▸ **THE PROBLEM**
Would you return, word for word, the lines of the data below from the line with "Page size: 1241x1754." through the line with "Rendered at 1241 by 1754 pixels.", and no others?

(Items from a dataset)
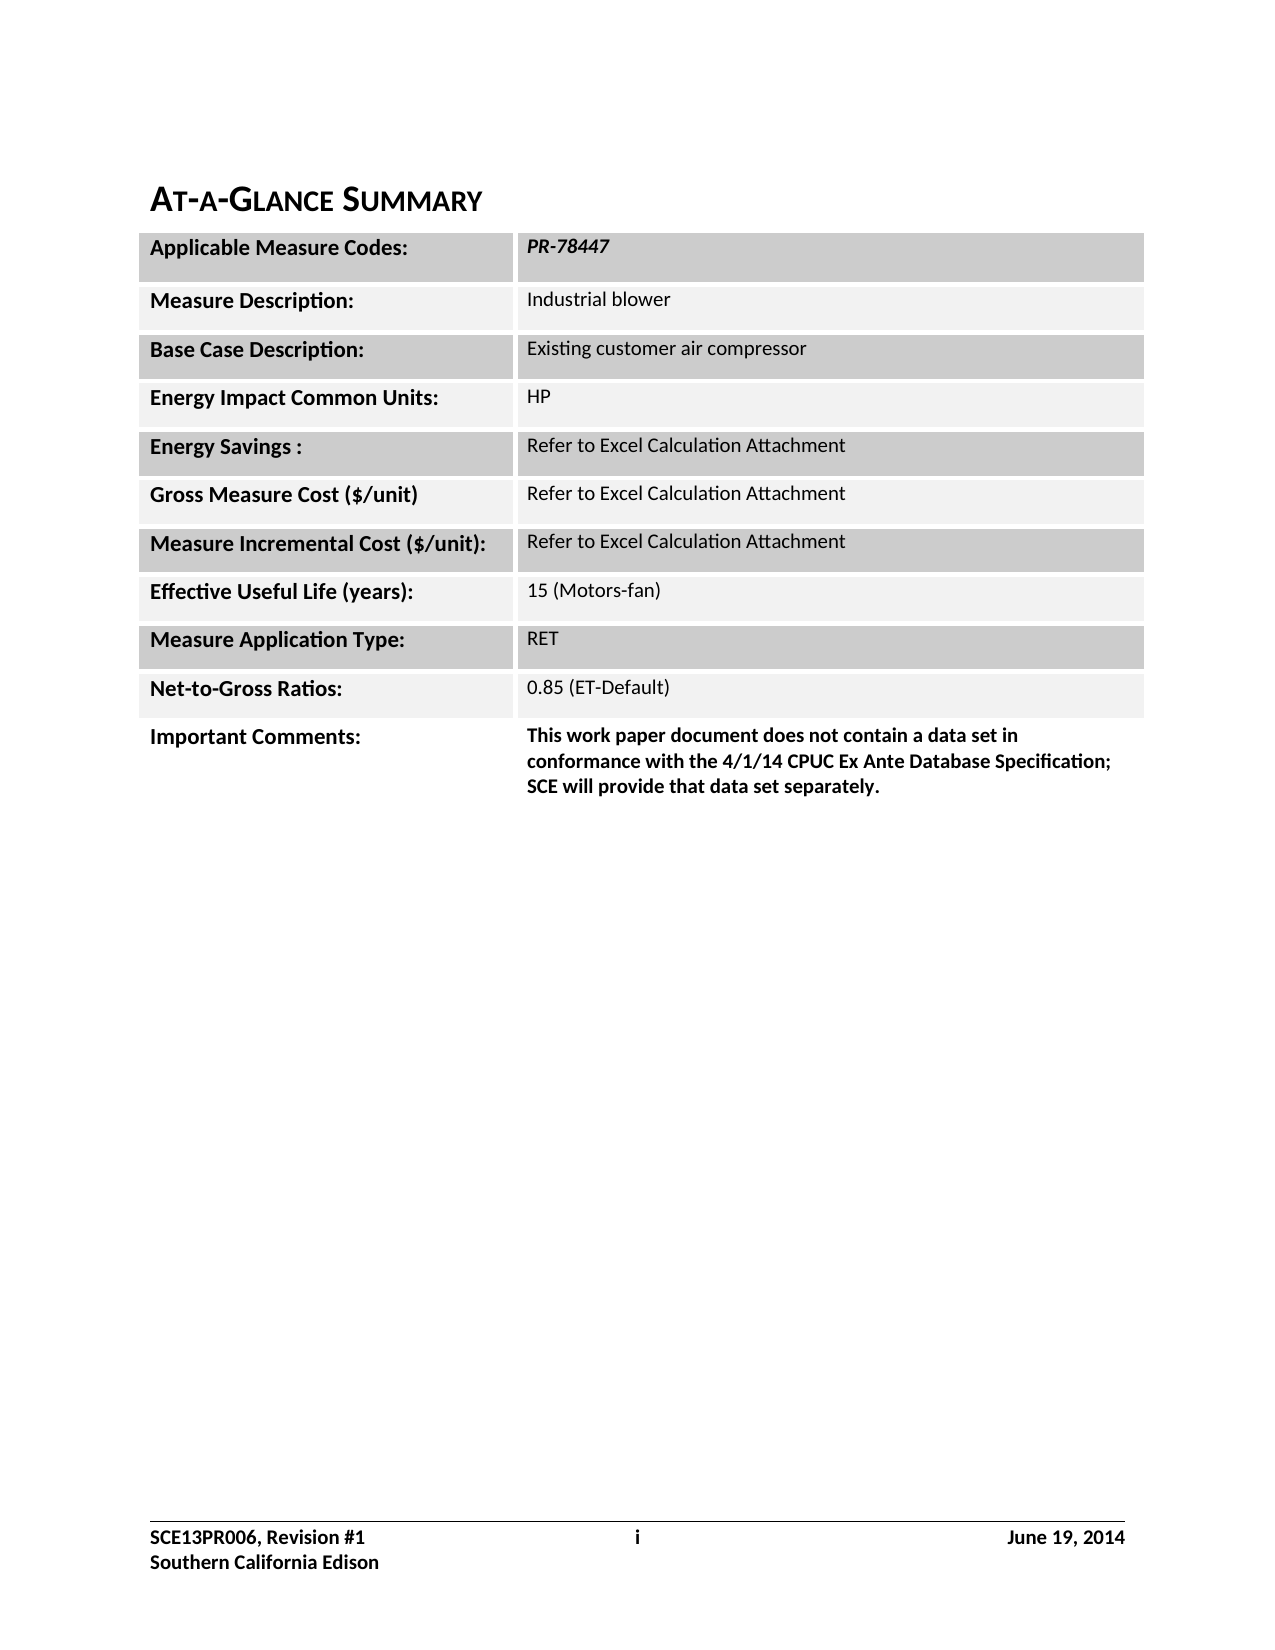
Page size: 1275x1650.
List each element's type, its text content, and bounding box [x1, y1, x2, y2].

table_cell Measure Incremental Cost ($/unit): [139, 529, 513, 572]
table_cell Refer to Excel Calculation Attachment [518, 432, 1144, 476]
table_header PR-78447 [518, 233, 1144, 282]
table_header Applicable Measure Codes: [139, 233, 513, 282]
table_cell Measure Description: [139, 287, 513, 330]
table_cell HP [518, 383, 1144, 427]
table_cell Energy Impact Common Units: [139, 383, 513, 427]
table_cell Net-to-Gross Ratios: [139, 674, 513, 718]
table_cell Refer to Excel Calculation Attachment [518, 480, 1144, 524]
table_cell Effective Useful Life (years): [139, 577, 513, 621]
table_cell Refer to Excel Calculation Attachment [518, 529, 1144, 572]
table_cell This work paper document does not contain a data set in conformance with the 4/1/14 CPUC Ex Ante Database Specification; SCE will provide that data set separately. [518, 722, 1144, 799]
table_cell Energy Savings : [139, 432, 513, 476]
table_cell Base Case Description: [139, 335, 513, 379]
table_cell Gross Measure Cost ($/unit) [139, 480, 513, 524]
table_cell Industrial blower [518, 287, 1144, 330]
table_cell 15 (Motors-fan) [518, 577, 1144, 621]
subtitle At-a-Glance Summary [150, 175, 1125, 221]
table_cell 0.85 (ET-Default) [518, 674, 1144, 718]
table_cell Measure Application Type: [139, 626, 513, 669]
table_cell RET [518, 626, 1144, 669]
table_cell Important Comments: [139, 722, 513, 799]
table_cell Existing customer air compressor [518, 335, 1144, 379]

* * *

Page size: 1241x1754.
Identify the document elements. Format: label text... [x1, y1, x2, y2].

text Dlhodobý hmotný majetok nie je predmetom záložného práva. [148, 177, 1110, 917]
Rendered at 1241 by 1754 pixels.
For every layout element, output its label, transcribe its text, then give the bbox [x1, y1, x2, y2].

▸ **OUTPUT OF THE TASK**
Page size: 1241x1754.
Identify the document elements. Format: label text... [x1, y1, x2, y2].

text Dlhodobý hmotný majetok nie je predmetom záložného práva. [148, 177, 1110, 917]
Rendered at 1241 by 1754 pixels.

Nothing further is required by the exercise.